START Passage for review

Final Fantasy VII Rebirth Final Preview
Courtesy of Square Enix, I’ve gone hands-on with Final Fantasy VII Rebirth for nearly five hours. It felt closer to two hours because I loved every moment I spent with it. What Square Enix, Creative Business Unit 1 have seemingly achieved is the goal of nearly every sequel: More of what you love, but bigger and better.
In anticipation of Rebirth, I’m replaying Final Fantasy VII Remake Intergrade. It’s reminding me that this remake saga is a labor of passion. Not only is the game directed by a fan of the original, Naoki Hamaguchi, but the dev team is comprised of people who were involved with the original, including the director of the original, Yoshinori Kitase, who is producing Rebirth.
I’m honest; I haven’t played the original Final Fantasy VII, but I have thoroughly done my due diligence in researching and understanding the story and its cast of characters. Rest assured, I will be playing it in the future.
A faithful adaptation, including reimagined ideas with a few surprises, is how I love to see beloved narratives treated in remade games. Square began that in Remake and is continuing it in Rebirth.

END Passage for review
START Information shown

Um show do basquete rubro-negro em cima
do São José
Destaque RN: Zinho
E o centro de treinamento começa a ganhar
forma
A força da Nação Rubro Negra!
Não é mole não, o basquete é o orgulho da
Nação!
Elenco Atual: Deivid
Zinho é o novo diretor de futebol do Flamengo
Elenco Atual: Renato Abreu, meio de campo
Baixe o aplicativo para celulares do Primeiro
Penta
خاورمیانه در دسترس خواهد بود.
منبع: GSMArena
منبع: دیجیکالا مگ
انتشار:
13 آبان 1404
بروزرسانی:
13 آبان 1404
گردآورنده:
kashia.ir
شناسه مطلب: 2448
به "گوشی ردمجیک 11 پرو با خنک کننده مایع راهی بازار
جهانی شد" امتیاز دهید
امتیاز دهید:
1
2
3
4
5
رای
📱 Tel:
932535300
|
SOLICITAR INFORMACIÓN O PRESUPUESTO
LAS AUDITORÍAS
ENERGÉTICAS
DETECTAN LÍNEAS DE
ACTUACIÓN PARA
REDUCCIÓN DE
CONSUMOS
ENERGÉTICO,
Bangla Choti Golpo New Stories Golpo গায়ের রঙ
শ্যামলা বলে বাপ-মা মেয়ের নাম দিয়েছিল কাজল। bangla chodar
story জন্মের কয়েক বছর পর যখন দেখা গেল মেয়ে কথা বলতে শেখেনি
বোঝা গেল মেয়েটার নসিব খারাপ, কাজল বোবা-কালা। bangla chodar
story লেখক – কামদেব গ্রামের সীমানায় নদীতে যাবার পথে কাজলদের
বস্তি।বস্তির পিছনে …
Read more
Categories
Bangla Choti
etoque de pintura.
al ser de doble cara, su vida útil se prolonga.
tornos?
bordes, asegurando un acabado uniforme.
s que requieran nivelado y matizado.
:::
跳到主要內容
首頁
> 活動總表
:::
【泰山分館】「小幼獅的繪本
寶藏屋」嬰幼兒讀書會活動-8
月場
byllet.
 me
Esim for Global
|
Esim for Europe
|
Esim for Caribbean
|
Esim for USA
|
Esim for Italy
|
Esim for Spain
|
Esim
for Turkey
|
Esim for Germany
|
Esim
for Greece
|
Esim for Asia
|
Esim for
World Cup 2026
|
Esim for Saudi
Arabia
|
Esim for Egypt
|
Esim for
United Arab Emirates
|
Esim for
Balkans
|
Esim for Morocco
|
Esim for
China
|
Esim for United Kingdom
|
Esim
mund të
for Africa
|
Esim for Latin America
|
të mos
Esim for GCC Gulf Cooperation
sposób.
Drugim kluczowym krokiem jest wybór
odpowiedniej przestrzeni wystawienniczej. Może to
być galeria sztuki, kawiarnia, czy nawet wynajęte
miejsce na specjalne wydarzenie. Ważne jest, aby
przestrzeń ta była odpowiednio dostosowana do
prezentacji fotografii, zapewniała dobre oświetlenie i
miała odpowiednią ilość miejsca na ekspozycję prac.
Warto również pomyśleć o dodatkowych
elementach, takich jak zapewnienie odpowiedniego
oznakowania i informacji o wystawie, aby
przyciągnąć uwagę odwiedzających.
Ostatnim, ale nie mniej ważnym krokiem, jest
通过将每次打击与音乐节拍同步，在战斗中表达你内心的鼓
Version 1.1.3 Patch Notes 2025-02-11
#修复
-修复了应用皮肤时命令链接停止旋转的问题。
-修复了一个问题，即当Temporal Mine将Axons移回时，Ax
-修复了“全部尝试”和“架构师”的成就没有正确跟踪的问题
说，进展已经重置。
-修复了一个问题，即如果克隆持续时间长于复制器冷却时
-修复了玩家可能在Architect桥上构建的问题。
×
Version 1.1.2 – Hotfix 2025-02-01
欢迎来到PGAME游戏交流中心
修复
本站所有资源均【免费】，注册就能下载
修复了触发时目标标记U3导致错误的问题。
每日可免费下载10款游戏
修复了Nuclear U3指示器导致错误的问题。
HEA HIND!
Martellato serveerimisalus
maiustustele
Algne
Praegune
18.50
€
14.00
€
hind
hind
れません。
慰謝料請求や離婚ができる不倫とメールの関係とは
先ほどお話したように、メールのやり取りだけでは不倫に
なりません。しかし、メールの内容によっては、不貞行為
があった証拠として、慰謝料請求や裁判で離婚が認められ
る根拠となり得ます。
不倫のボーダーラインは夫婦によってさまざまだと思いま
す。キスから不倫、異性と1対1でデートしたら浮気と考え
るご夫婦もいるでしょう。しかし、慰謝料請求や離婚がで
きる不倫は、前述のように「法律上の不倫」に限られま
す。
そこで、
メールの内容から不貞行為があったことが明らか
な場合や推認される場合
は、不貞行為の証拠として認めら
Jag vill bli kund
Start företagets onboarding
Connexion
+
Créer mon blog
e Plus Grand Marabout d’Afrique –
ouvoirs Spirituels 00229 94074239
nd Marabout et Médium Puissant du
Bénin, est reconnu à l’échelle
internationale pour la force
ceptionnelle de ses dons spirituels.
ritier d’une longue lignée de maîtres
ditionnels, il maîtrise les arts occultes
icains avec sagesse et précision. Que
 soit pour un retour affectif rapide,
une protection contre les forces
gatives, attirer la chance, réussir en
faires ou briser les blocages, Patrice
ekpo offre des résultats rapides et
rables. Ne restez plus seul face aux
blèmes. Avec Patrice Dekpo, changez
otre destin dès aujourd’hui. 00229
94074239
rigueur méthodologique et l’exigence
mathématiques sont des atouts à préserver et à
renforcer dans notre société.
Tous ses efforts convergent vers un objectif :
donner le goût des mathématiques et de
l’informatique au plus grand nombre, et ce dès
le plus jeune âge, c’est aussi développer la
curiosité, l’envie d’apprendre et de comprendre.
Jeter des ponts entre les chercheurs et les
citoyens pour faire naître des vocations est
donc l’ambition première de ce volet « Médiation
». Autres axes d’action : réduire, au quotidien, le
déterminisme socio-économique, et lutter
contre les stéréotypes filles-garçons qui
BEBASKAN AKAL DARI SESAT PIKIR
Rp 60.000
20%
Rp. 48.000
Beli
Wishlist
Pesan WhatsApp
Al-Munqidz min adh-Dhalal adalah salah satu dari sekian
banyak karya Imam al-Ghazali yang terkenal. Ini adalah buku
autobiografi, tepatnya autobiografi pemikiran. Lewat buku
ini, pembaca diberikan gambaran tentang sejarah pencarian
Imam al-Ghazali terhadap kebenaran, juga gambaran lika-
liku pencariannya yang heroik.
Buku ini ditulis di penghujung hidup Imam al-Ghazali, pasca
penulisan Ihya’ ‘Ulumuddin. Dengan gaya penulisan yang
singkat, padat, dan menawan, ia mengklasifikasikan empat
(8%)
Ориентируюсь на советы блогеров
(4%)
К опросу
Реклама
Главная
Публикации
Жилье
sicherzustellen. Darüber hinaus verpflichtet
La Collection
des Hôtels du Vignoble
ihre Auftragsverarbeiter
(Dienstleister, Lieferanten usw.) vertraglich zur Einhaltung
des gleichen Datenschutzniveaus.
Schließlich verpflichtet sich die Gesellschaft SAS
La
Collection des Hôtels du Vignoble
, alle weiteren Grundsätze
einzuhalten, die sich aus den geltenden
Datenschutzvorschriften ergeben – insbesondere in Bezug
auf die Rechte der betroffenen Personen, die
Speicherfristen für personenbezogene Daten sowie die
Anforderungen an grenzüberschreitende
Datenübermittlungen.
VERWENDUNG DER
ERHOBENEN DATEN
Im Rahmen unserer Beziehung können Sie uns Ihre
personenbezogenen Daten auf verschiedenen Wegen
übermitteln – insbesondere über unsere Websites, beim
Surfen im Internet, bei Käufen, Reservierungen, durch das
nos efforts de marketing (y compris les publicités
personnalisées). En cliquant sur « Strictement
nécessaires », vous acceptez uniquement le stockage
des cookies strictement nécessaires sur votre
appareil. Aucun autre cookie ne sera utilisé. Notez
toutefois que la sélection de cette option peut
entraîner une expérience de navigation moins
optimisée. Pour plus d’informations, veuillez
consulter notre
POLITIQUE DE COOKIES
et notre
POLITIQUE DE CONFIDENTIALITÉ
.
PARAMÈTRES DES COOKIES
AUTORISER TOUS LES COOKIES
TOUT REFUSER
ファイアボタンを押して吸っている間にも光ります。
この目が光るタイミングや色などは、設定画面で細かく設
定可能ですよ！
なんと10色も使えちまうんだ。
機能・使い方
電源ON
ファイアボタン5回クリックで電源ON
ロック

END Information shown

(What to do):
1. Set down the passage of the Final Fantasy VII Rebirth preview from "Final Fantasy VII Rebirth Final" up to and including "bigger and better.".
2. Answer these questions using the Final Fantasy VII Rebirth preview.
(a) For how long did the writer go hands-on with the game?
(b) Who is producing Rebirth?
(c) Has the writer played the original Final Fantasy VII?

(Task solutions):
1.
Final Fantasy VII Rebirth Final Preview
Courtesy of Square Enix, I’ve gone hands-on with Final Fantasy VII Rebirth for nearly five hours. It felt closer to two hours because I loved every moment I spent with it. What Square Enix, Creative Business Unit 1 have seemingly achieved is the goal of nearly every sequel: More of what you love, but bigger and better.

2.
(a) Nearly five hours.
(b) Yoshinori Kitase.
(c) No.